Israeli actor (1983–2021)

Yuval Stonis (יובל סטוניס; 2 May 1983 – 12 January 2021) was an Israeli actor, film director, comedian and screenwriter. He was best known for his role in the television series Hamovilim.

== Biography ==
Yuval Stonis was born on 2 May 1983, in Tel Aviv. Stonis received his education at the Nissan Nativ acting studio. After finishing polytechnic school, Stonis became an actor at the Gesher Theater in Tel Aviv-Yafo.

In the following years, Stonis played main characters in theaters such as the Kibbutz Theater and the Orna Porat Children's Theater. He went on to perform in many plays, including The Magician's Apprentice (show theater), Romeo and Juliet (Tmu-na Theater) and Noah's Ark (Orna Porat Children's Theater). Between 2007 and 2009, Stonis played older brother Tomer Degani in the popular Israeli sitcom Hamovilim. Tomer was one of the three main characters alongside those played by Ben Perry and Liat Har Lev. Stonis was supposed to continue playing Tomer in the fourth season of the series, but the show was cancelled due to the death of Kalim Kamenko, one of the main actors. He continued to act for several years in small roles and guest roles on the Arutz HaYeladim channel, taking roles such as Oded Raz in the series Galis and Yaron Arazi in the series The Foxes (first season).

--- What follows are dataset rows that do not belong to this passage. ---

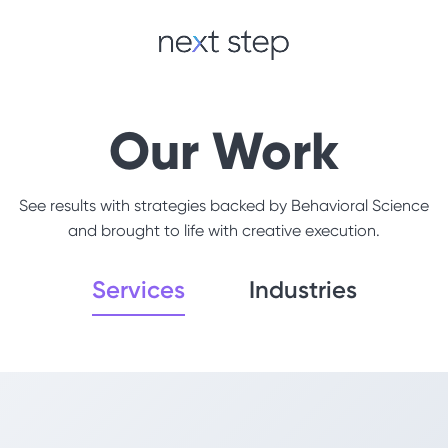
Our Work
See results with strategies backed by Behavioral Science
and brought to life with creative execution.
Services
Industries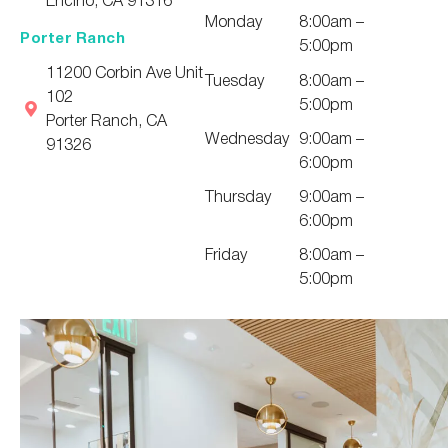
Monday
8:00am –
Porter Ranch
5:00pm
11200 Corbin Ave Unit
Tuesday
8:00am –
102
5:00pm
Porter Ranch, CA
Wednesday
9:00am –
91326
6:00pm
Thursday
9:00am –
6:00pm
Friday
8:00am –
5:00pm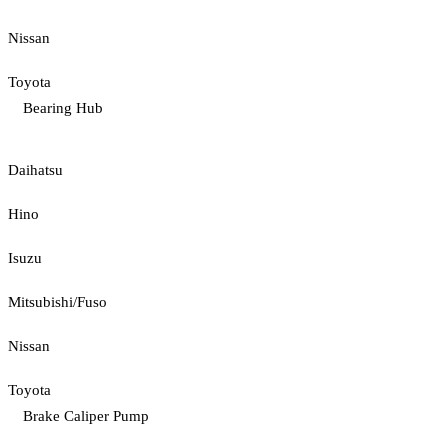
Nissan
Toyota
Bearing Hub
Daihatsu
Hino
Isuzu
Mitsubishi/Fuso
Nissan
Toyota
Brake Caliper Pump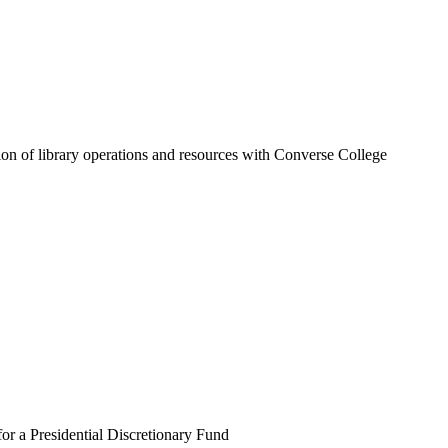
tion of library operations and resources with Converse College
r a Presidential Discretionary Fund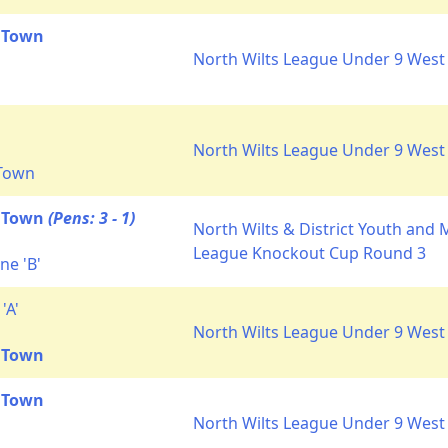
 Town
North Wilts League Under 9 West 
North Wilts League Under 9 West 
 Town
t Town
(Pens: 3 - 1)
North Wilts & District Youth and 
League Knockout Cup Round 3
ne 'B'
'A'
North Wilts League Under 9 West 
 Town
 Town
North Wilts League Under 9 West 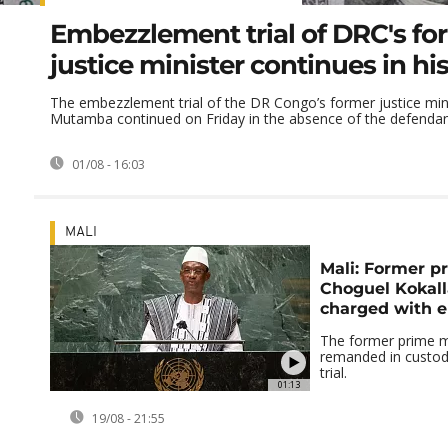
Embezzlement trial of DRC's fo
justice minister continues in h
The embezzlement trial of the DR Congo’s former justice min
Mutamba continued on Friday in the absence of the defendan
01/08 - 16:03
MALI
Mali: Former p
Choguel Kokal
charged with 
The former prime m
remanded in custod
trial.
01:13
19/08 - 21:55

In 2010, Stonis directed and starred in the short film The Man Who Could Not Laugh in collaboration with the film department of Thelma Yellin High School. The film was uploaded to both YouTube and screened at the Young Film Festival in Haifa. In 2011, he played the antagonist in the psychological film Reality 01, one of only two characters in the film. The film tells the story of a police officer (played by Ben Sela) chasing an elusive criminal. During the chase, the policeman loses his grip on reality. In late 2011, Stonis starred in the play Freedom to Move written by Gideona Raz. He was awarded the Actor of the Year award by The Short Theater Festival for his performance. (He)

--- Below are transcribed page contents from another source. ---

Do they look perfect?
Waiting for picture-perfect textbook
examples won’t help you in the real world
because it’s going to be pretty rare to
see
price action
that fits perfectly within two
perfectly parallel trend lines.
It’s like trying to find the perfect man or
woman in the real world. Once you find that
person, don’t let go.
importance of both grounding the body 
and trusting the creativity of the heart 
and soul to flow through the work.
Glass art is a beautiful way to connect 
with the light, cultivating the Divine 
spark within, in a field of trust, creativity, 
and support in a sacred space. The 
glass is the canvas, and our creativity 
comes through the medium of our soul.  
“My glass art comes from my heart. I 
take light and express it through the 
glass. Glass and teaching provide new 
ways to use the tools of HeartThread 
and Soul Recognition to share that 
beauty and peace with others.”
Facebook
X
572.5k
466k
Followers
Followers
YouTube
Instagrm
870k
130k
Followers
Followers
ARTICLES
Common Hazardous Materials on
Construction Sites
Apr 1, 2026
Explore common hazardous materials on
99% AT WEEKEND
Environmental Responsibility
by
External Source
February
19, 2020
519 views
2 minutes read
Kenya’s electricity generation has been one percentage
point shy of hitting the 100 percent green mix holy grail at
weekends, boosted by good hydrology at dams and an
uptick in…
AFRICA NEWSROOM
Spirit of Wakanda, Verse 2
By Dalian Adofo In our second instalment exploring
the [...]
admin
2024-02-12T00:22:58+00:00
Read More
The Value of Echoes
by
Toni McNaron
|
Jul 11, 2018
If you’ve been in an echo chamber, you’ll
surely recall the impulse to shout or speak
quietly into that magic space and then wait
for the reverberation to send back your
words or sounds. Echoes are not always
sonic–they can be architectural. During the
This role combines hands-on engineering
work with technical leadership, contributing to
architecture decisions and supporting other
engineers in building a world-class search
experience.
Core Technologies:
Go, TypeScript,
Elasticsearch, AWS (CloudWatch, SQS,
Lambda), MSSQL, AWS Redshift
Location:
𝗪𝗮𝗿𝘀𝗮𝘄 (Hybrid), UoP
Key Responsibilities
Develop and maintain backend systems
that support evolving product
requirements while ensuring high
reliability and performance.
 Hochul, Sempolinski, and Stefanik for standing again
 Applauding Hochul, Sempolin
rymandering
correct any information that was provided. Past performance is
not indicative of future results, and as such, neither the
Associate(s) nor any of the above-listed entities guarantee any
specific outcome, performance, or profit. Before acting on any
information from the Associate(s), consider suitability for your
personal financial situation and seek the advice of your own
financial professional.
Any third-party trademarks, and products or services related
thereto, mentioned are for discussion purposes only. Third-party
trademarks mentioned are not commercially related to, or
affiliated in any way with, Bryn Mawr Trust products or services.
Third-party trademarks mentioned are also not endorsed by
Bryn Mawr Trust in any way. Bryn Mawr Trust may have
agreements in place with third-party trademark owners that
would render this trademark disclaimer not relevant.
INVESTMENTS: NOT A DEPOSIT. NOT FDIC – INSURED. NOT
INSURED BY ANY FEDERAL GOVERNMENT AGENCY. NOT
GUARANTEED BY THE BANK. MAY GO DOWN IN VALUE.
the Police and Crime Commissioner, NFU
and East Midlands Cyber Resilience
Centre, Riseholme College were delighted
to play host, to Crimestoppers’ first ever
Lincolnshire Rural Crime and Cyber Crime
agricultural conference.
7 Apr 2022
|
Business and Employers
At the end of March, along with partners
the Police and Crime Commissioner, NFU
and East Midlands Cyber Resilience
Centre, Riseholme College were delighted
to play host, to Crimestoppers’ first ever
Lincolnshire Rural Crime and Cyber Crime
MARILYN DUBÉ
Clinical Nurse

In 2018, Stonis won the Best Leading Actor award at the Acre Festival for his role in the play, Dragons and Whores.

In 2020 he played the character of Koby in the series Underdogs, which was aired under D.B.S. Satellite Services (1998) Ltd.

== Death ==
Stonis died on 12 January 2021, in Tel Aviv from stomach cancer at the age of 37. He announced that he had the disease the previous May.